● Goal of the exercise: Pull every line containing the word "shoulder" out of the material below.

● Data:
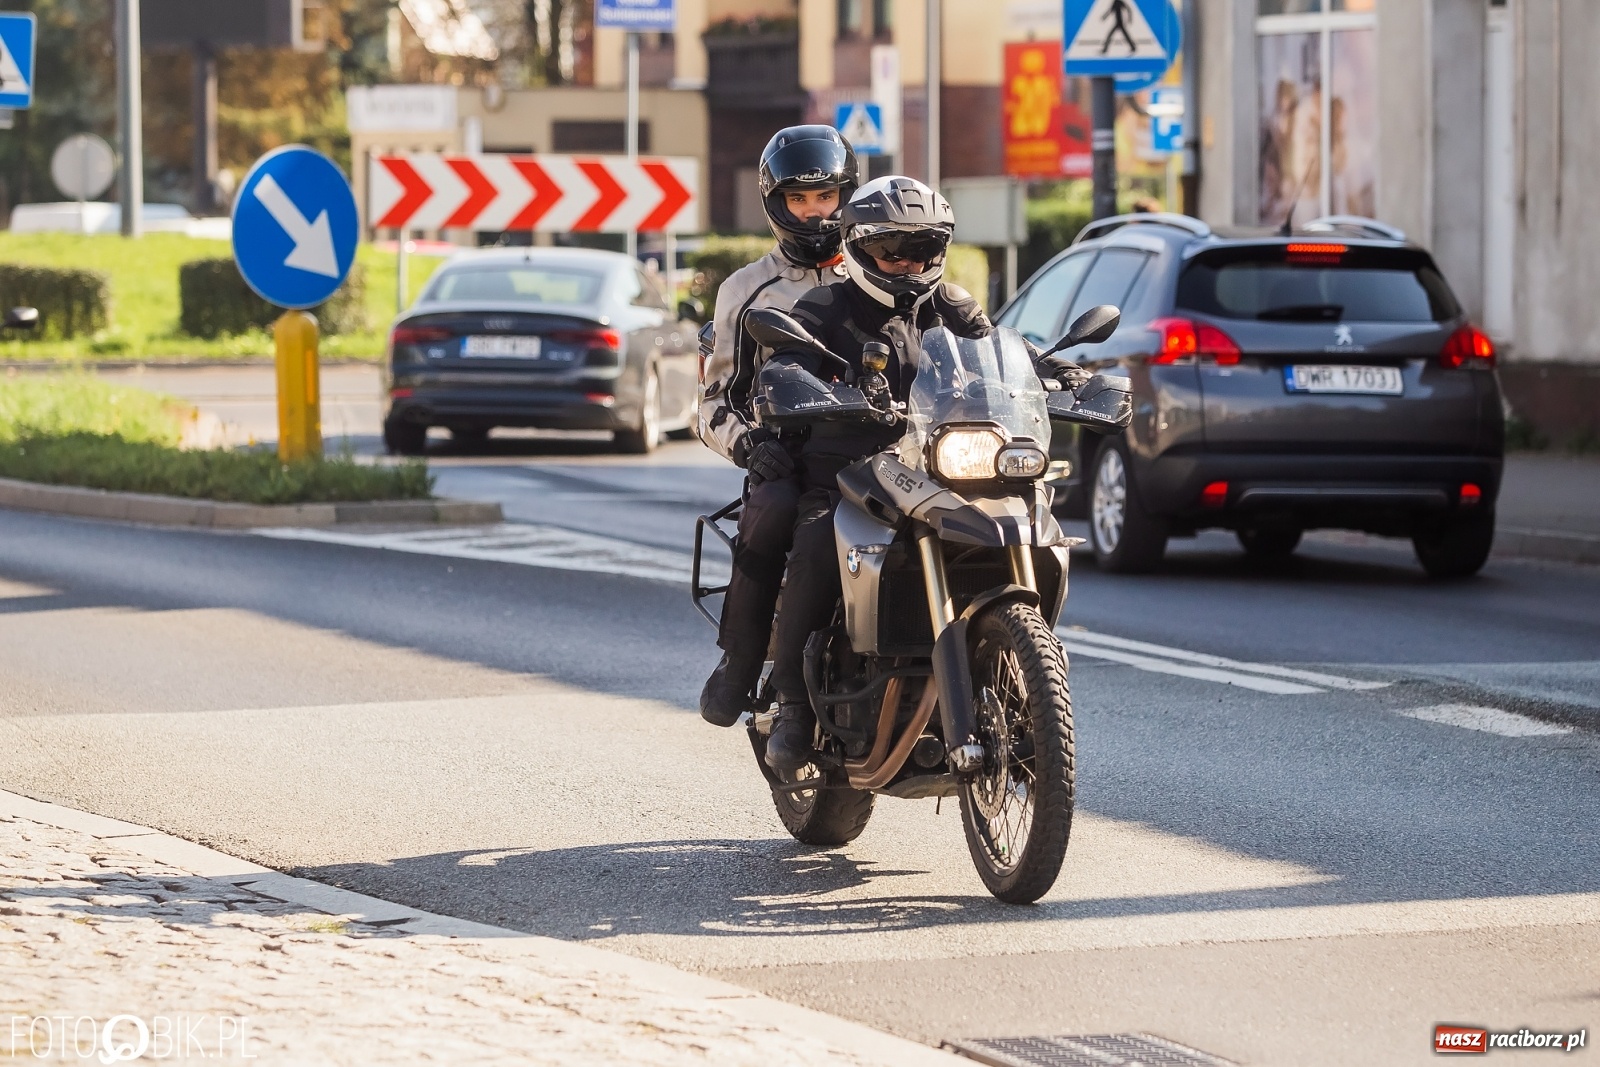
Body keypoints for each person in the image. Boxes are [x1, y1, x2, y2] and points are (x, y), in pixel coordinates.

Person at [760, 176, 1091, 770]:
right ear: (857, 246)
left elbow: (997, 357)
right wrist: (800, 384)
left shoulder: (954, 305)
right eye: (891, 249)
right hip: (849, 471)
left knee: (1028, 519)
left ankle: (1012, 672)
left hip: (935, 464)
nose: (906, 262)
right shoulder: (824, 306)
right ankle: (792, 706)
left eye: (922, 249)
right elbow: (787, 362)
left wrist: (1057, 374)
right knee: (813, 542)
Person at [696, 126, 859, 728]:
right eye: (799, 199)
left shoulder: (881, 272)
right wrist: (750, 445)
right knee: (772, 511)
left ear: (847, 195)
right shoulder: (746, 289)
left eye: (826, 196)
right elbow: (713, 401)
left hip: (882, 446)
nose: (816, 212)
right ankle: (741, 660)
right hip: (789, 454)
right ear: (776, 203)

● Output for this exercise:
left shoulder: (954, 305)
right shoulder: (824, 306)
left shoulder: (881, 272)
right shoulder: (746, 289)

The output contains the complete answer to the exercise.